ME: An expertly turned double reverse finished with a half-back pass to a receiver waiting in the endzone, a diving catch 70 yards downfield, or a running back beautifully juking the defense out of their jocks, running a 98 yard touch down. Moreover, I'll put up Hail Mary's, the immaculate reception, or Jack Dempsey's kicking a 63 yard field goal with 3 seconds left to win the game, etc., up against game winning grand slams, exciting as they are.
7. No one can hog the ball or exclude other players from play in baseball. This is largely because baseball is the only team sport where the defense controls the ball.

ME: This just is to say that football isn't baseball. In baseball, everyone on defense can touch the ball. In football, everyone on defense can touch the ball, but on offense, certain players cannot (unless, there's a fumble). So what? I find the silent, unnoticed, soldiers in the trenches — aka, linemen — to fill and honorable role. But while we're on fairness, what about the salary cap? Any team can win any year in football. Any given Sunday!
8. In baseball, apart from the aberration of the designated hitter (a recent perversion only used in one league), all the players must function on both defense and offense.

ME: Again, this is just to say football isn't baseball. But at youth levels, many players frequently play both sides; and in pro-football, at any moment the offense can become the defense and vice versa. (And let's not forget refrigerator Parry!) So, a quarterback isn't expected to tackle well, but he should be able to do it well-enough to stop a linebacker who has intercepted his pass and is running toward the end zone.
More could be said, but if these reflections are correct, baseball is superior to football as a cultural form.

ME: Weighed and found wanting.
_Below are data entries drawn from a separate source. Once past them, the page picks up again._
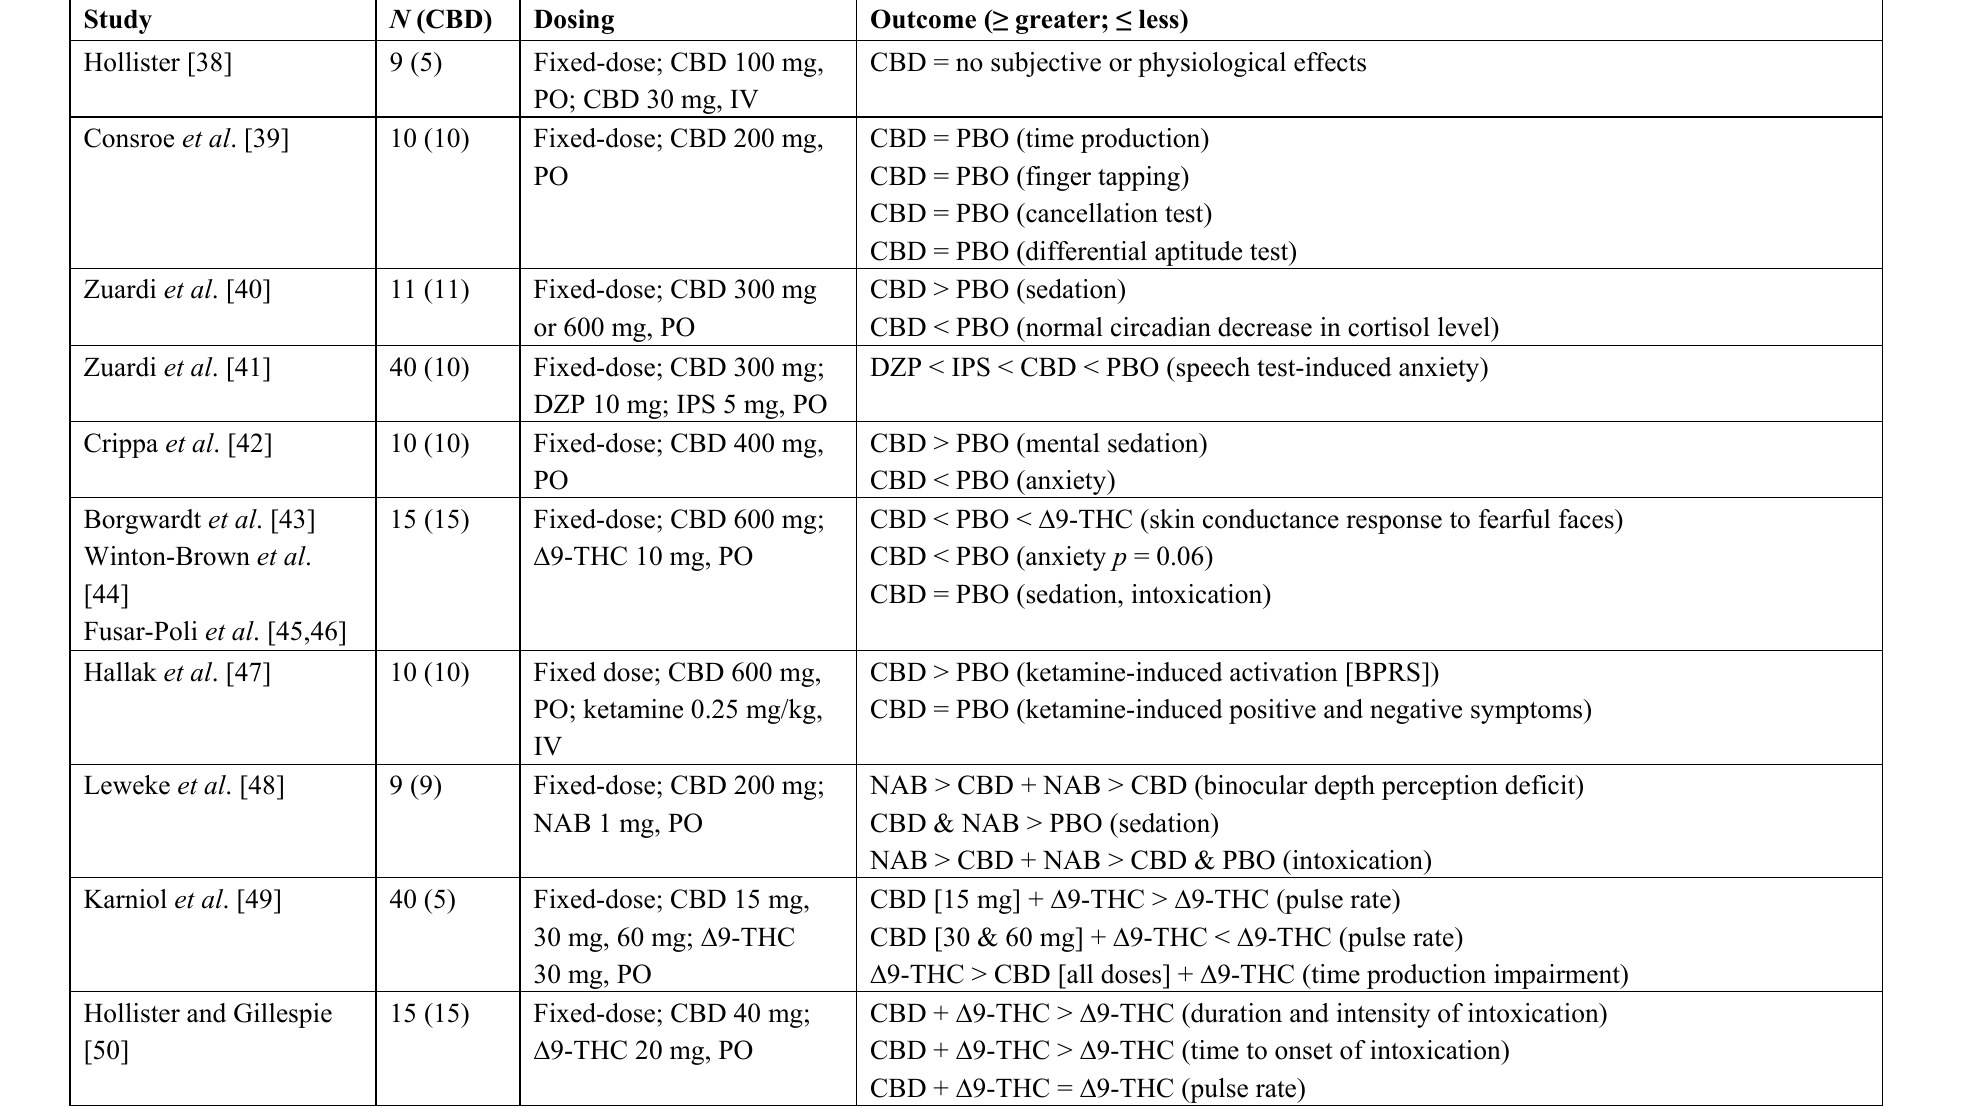
Table 1. Experimental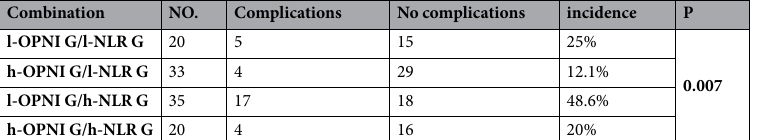
Table 9. Correlation analysis of OPNI and NLR.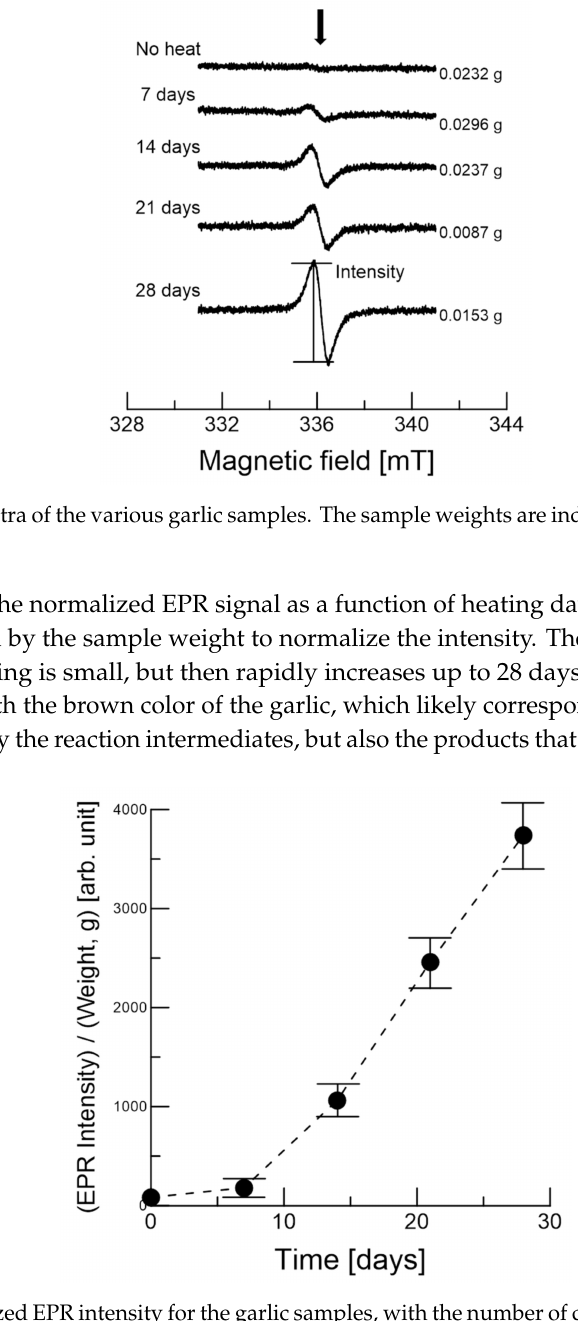
Figure 4. Normalized EPR intensity for the garlic samples, with the number of days of heating indicated. The error bars are mean ± SE. Data corresponds to the average of four di ff erent sample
But if Groothuis disagrees, we can fight it out :-) This isn't to say I am anti-Baseball. I enjoy it very much. I'm a Padres fan. Some of my favorite all-time players are Mike Schmidt, Don Mattingly, Steve Garvey, Tony Gwynn, Fernando Valenzuela, and Randy Johnson. My favorite World Series was the 2001 D-Backs v. Yankees. I will don a rally cap. I like watching games with a big bag of seeds. I have carried a broom around a ballpark, rooting for a sweep. So I have nothing against baseball.

In any case, maybe we can let George Carlin settle things (HT Peter Pike):


  1. In football, the game is often over (determined) before it is over (temporally), rendering the final minutes meaningless and pointless. In baseball, as in the Christian world view, a measure of hope is always alive until the game is over. Near-miraculous comebacks are possible. When they occur, there is no greater drama in all of sports.

    In baseball, the season is often over (determined) before it is over (temporally), rendering the final games meaningless and pointless. In football, as in the Christian world view, a measure of hope is always alive until the season is over. Near-miraculous comebacks are possible. When they occur, there is no greater drama in all of sports.

  2. At least we can agree that both football and baseball are better sports than ice hockey.

  3. I see TUAD isn't very attached to his teeth...

  4. Even curling is more exciting than ice hockey!